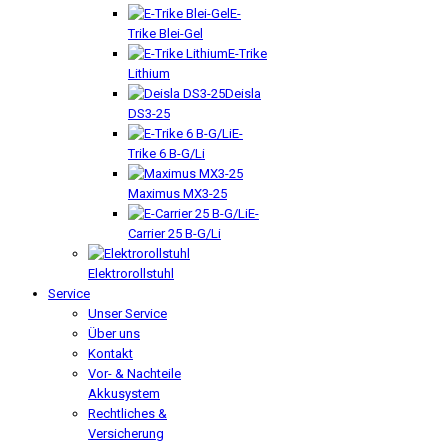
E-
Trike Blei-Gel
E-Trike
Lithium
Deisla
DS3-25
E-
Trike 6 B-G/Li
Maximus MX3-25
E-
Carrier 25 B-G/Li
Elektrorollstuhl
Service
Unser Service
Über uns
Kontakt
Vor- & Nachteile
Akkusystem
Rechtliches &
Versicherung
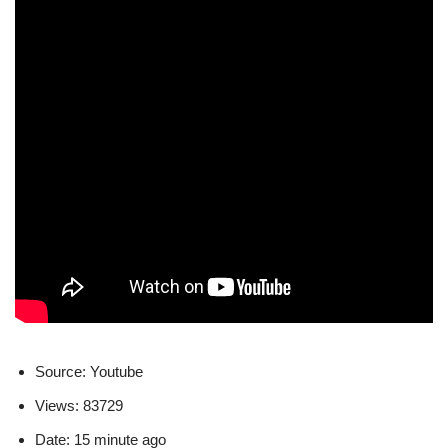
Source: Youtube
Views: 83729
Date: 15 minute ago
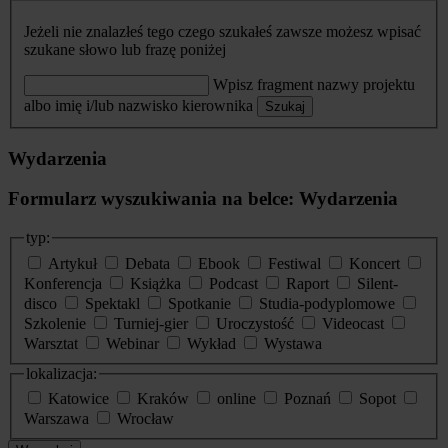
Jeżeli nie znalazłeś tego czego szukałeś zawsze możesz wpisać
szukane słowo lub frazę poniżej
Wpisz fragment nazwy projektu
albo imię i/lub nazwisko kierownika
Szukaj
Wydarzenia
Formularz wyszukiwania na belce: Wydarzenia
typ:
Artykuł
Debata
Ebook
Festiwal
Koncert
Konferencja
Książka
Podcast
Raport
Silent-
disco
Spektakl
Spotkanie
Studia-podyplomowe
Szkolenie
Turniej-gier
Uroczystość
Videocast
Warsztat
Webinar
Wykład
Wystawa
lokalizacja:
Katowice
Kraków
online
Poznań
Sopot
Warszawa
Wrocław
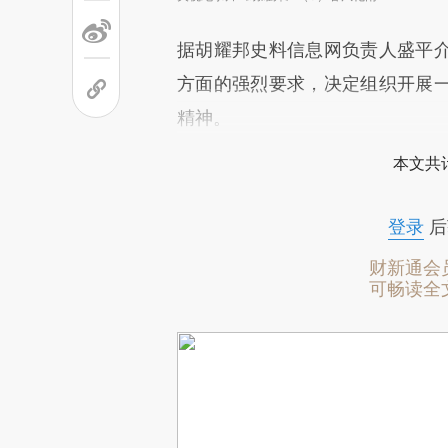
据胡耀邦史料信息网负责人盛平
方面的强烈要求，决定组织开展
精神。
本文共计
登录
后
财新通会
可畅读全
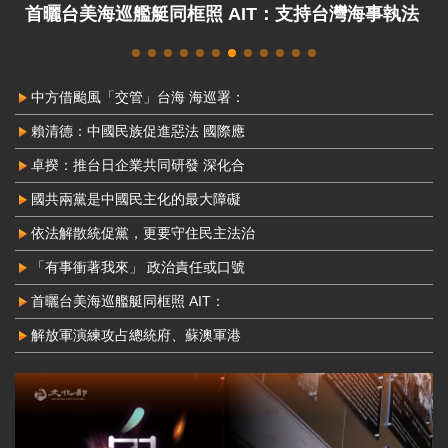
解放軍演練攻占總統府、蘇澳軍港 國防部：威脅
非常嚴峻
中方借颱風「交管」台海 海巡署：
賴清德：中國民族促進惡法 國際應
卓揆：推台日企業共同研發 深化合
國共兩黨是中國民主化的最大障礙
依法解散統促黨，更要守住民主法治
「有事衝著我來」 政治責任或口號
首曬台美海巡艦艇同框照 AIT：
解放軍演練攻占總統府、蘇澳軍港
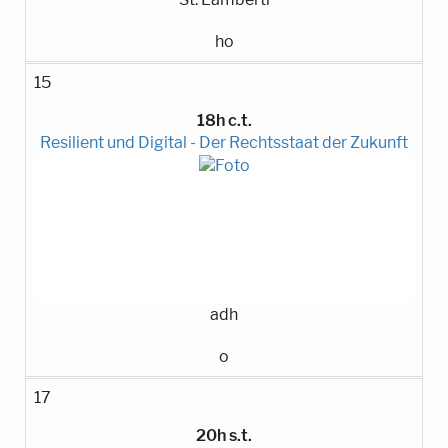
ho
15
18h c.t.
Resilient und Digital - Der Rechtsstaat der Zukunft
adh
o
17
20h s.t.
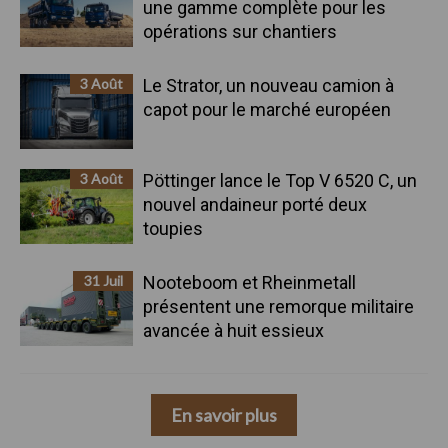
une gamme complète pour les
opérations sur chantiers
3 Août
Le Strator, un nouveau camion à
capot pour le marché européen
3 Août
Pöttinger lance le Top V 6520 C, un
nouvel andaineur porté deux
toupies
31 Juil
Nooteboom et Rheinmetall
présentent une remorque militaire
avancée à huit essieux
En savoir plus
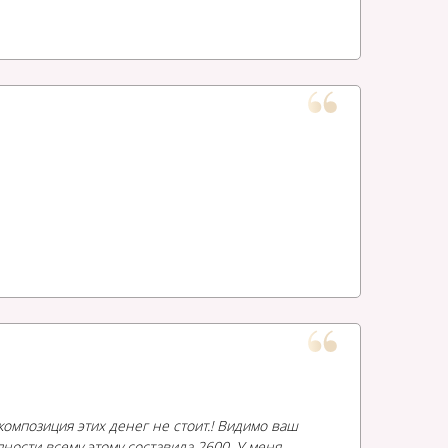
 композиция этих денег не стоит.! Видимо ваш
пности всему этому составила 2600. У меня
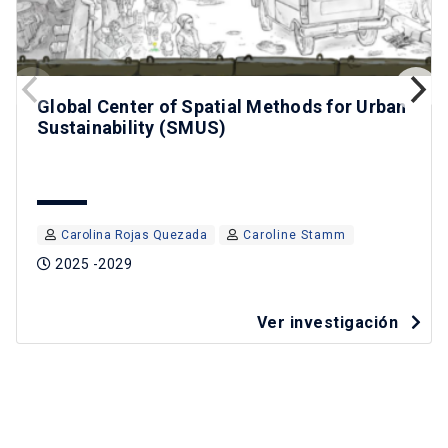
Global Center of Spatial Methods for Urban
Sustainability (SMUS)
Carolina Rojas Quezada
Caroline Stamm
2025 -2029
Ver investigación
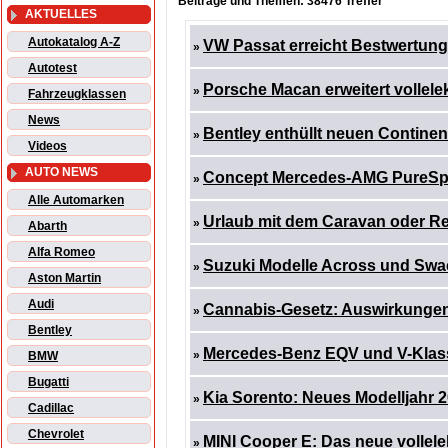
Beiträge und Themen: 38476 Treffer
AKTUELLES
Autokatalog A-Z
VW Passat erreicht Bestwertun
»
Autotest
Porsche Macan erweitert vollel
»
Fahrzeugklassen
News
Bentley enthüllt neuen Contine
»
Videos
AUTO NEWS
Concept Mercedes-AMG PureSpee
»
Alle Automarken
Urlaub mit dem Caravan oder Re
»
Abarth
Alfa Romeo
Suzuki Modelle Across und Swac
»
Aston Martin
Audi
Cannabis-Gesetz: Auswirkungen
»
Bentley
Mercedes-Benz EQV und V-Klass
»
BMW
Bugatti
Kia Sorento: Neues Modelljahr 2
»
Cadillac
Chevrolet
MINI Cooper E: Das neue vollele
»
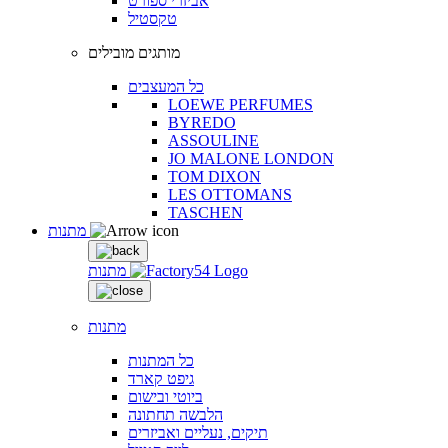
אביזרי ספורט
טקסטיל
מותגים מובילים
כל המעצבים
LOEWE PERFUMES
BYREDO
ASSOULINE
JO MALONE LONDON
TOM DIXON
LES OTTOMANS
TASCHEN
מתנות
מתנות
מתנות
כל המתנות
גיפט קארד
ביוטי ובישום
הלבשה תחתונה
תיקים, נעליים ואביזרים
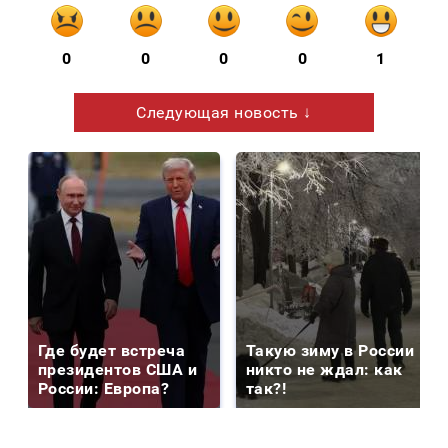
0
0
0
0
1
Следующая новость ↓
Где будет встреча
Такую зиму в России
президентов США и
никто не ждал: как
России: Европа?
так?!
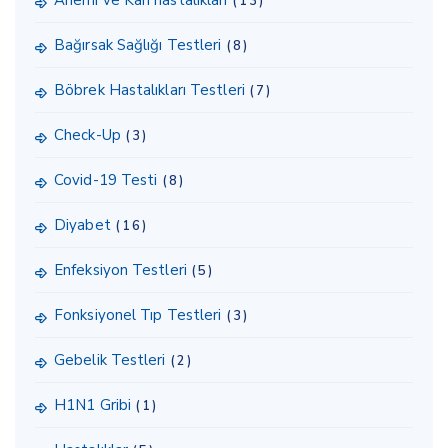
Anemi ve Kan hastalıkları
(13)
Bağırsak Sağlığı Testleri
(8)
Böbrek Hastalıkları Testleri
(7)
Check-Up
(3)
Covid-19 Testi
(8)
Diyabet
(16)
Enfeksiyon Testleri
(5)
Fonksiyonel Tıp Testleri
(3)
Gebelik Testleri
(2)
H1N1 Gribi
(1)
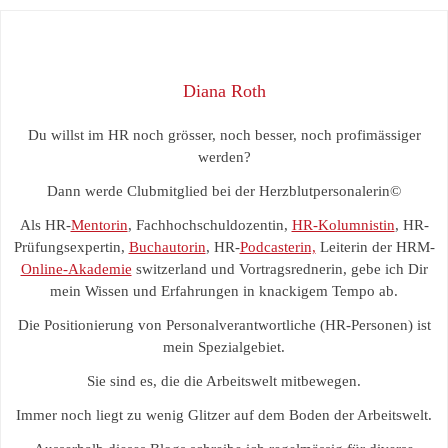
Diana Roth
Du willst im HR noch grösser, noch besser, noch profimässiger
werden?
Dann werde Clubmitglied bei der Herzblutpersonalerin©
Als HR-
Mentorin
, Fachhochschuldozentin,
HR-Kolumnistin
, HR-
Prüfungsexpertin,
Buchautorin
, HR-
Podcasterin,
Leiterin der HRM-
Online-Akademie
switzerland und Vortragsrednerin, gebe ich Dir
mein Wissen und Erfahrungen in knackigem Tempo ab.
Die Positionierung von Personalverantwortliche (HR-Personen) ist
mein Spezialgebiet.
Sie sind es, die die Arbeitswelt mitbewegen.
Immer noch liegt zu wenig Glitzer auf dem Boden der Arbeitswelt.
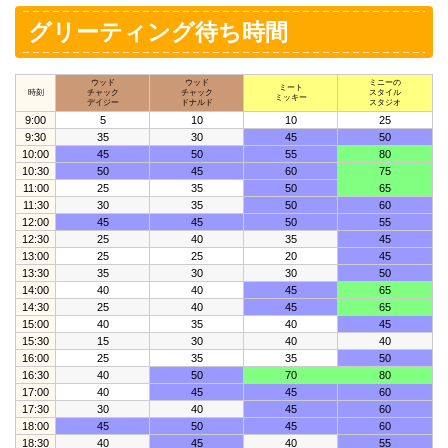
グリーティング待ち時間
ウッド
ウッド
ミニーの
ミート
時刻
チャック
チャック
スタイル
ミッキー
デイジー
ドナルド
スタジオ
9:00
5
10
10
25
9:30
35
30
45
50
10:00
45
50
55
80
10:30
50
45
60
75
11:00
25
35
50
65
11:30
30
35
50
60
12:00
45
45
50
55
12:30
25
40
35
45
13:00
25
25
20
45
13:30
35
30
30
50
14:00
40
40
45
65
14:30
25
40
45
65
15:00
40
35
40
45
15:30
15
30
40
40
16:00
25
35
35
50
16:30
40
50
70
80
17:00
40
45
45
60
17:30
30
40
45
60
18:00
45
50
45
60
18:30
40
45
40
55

Description of the task
Scan the entries above for the word "解放軍演練攻占總統府". Report the lines that hold it.

Result for this task
解放軍演練攻占總統府、蘇澳軍港 國防部：威脅
解放軍演練攻占總統府、蘇澳軍港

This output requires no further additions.